Wenn wir nicht arbeiten, bleiben wir im Hotel und lernen, aber wenn wir arbeiten müssen, stehen wir sehr früh auf: Morgentoilette, Frühstück um 6:30 Uhr und dann der Omnibus zum Krankenhaus. Wir teilen uns in drei Gruppen auf (normalerweise ein oder zwei Ärzte und drei Krankenpfleger in jeder von ihnen). Wir bleiben eine Stunde bei den Patienten und dann ruhen wir uns zwei Stunden aus. Der Arbeitsstress zusätzlich zu dem Schutzanzug und der persönlichen Schutzausrüstung (PPE) führt schnell zur Erschöpfung. Diese Rotation wiederholt sich zweimal pro Gruppe. Nach der Rückkehr ins Hotel entledigen wir uns der Kleidung, die wir auf dem Weg getragen haben, waschen uns, machen Leibesübungen, um unsere Widerstandskraft zu stärken und treten mit unserer Familie über E-mail oder Facebook in Verbindung.
Ist der Schutzanzug leicht zu handhaben?
Um ihn anzulegen, benötigt man die Hilfe eines anderen Kollegen, der den Namen des Trägers auf den Rücken und die Brust schreibt, damit wir identifiziert werden können. Was am meisten stört, ist der Schweiß, den der Schutzanzug hervorruft, bis der Körper sich daran gewöhnt und das Unwohlsein nachlässt. Er besteht aus mehreren Elementen: ein undurchlässiger Overall mit Kapuze, Stiefel, zwei oder drei Paar Handschuhe (je nach Modell), Schutzbrillen oder -schirme, spezielle Atemmasken, die Mund und Nase bedecken und eine Schürze. Jedes Mal, wenn du etwas von diesem Zubehör ablegst, bist du verpflichtet, die die Hände zu waschen. Es gibt einen Bewegungsablauf, den wir "Tanz des Lebens" genannt haben, mit dem wir den Overall von den Schultern streifen, ohne ihn zu berühren. Jeder Schritt ist genau festgelegt. Das Wichtigste dabei ist, keinen Millimeter des Körpers ungeschützt zu lassen, um jeglichen Kontakt mit dem Virus zu vermeiden. Als letztes duschen wir uns mit heißem Wasser und ziehen Schlafanzüge an, um auf den nächsten Arbeitszyklus zu warten.
Was halten die anderen Mitarbeiter im Gesundheitsbereich, die dort arbeiten, von den Kubanern?

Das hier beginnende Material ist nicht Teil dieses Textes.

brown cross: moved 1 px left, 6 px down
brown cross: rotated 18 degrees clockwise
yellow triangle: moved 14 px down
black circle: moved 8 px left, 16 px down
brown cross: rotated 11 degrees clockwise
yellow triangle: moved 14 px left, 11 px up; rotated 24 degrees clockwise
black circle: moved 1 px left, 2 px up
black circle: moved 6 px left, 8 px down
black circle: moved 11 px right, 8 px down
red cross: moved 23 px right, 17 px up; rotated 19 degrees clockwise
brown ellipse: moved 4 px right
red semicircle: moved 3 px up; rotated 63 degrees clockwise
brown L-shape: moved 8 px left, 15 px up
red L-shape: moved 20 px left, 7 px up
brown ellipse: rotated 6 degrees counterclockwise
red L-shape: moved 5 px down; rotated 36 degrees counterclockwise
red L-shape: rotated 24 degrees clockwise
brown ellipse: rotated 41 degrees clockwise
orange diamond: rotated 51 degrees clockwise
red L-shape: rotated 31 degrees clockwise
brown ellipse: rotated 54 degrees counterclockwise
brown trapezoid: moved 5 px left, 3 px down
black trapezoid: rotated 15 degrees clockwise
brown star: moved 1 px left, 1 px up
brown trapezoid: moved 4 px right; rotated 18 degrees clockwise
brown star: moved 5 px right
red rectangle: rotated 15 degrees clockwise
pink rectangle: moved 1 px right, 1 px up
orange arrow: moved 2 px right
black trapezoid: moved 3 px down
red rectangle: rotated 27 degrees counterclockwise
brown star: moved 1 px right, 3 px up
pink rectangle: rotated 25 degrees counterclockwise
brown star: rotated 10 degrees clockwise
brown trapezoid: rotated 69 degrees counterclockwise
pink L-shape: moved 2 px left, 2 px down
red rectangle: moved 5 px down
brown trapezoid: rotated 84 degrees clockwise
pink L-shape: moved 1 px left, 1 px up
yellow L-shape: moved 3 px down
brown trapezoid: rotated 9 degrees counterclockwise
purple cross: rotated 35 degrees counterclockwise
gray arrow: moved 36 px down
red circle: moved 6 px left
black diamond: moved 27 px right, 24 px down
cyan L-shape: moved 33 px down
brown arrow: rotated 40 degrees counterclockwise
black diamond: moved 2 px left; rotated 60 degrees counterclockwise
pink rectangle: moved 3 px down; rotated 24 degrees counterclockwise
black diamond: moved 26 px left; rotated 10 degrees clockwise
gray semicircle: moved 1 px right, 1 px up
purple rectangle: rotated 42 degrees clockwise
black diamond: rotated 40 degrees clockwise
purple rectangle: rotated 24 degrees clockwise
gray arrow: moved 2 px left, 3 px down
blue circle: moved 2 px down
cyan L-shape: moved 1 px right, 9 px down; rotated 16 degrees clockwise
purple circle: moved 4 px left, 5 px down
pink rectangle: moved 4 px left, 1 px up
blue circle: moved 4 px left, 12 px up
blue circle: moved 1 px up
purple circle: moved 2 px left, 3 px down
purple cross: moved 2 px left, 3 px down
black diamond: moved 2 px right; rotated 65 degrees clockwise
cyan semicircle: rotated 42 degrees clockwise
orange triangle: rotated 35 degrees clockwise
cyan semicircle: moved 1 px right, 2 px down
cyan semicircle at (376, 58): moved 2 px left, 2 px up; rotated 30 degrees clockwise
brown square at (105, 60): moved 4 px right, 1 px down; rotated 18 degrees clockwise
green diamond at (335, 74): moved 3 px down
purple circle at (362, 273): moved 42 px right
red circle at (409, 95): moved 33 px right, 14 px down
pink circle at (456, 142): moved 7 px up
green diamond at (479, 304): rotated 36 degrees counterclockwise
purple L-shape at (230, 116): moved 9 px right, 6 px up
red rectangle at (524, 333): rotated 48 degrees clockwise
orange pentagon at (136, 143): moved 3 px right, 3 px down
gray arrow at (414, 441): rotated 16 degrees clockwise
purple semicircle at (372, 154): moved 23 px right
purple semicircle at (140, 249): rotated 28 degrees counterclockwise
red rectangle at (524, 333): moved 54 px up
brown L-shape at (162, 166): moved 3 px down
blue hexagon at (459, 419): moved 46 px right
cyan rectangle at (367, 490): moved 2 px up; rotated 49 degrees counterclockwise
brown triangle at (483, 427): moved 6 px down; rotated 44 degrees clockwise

Die Arbeitsteams verschiedener Länder haben die Eingliederung von kubanischem Fachpersonal erbeten und wenn man fragt, warum, wiederholt sich die Antwort: wegen ihres hohen wissenschaftlichen Niveaus, ihrer Kraft und ihrer Überzeugung. Sie sprechen von uns grundsätzlich in Begriffen wie Mut, Solidarität, Uneigennützigkeit und Altruismus. Das erfüllt uns mit Stolz.
Eine schwierige Mission …
Es ist eine nie dagewesene medizinische Mission. Ich war in Pakistan, Haiti und Venezuela, aber so etwas habe ich noch nicht gesehen. Viele Menschen verlassen sich auf uns und es besteht ein hohes Risiko. Es werden sechs harte Monate werden, aber sie werden zu bewältigen sein. Wir müssen uns schützen und den Kollegen, der einen Kranken behandelt. Die Angst ist unser Verbündeter, weil sie uns immer begleitet. Wenn wir aufhören, Angst zu fühlen, tritt das Vertrauen an ihre Stelle und damit erhöht sich das Ansteckungsrisiko. Also ist es besser, viel Angst zu verspüren und unsere Aufgabe lebendig abzuschließen.